====== Record extracts ======

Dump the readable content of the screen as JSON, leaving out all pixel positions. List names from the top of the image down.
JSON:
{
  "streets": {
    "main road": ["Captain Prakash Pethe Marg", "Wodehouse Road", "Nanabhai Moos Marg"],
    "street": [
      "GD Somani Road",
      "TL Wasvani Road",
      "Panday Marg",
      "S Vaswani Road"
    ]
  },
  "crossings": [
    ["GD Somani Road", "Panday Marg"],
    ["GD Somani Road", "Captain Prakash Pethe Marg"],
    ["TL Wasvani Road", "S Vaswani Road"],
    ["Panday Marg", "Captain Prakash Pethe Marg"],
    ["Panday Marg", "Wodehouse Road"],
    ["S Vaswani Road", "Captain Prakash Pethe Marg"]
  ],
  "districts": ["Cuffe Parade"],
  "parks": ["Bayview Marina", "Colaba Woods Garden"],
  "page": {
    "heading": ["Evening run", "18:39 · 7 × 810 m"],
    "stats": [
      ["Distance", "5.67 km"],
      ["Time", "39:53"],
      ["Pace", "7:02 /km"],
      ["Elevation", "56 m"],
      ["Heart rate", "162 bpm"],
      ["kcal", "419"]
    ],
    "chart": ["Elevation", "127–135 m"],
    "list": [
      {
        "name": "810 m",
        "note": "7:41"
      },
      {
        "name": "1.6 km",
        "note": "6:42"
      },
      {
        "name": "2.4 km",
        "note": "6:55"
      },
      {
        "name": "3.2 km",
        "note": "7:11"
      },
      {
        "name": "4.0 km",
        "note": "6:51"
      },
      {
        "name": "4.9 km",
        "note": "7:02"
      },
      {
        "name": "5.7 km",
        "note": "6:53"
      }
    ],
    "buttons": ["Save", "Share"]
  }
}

======

Check every line of the data above for the string "Wasvani", and copy those that have it.

* **Completed exercise**:
      "TL Wasvani Road",
    ["TL Wasvani Road", "S Vaswani Road"],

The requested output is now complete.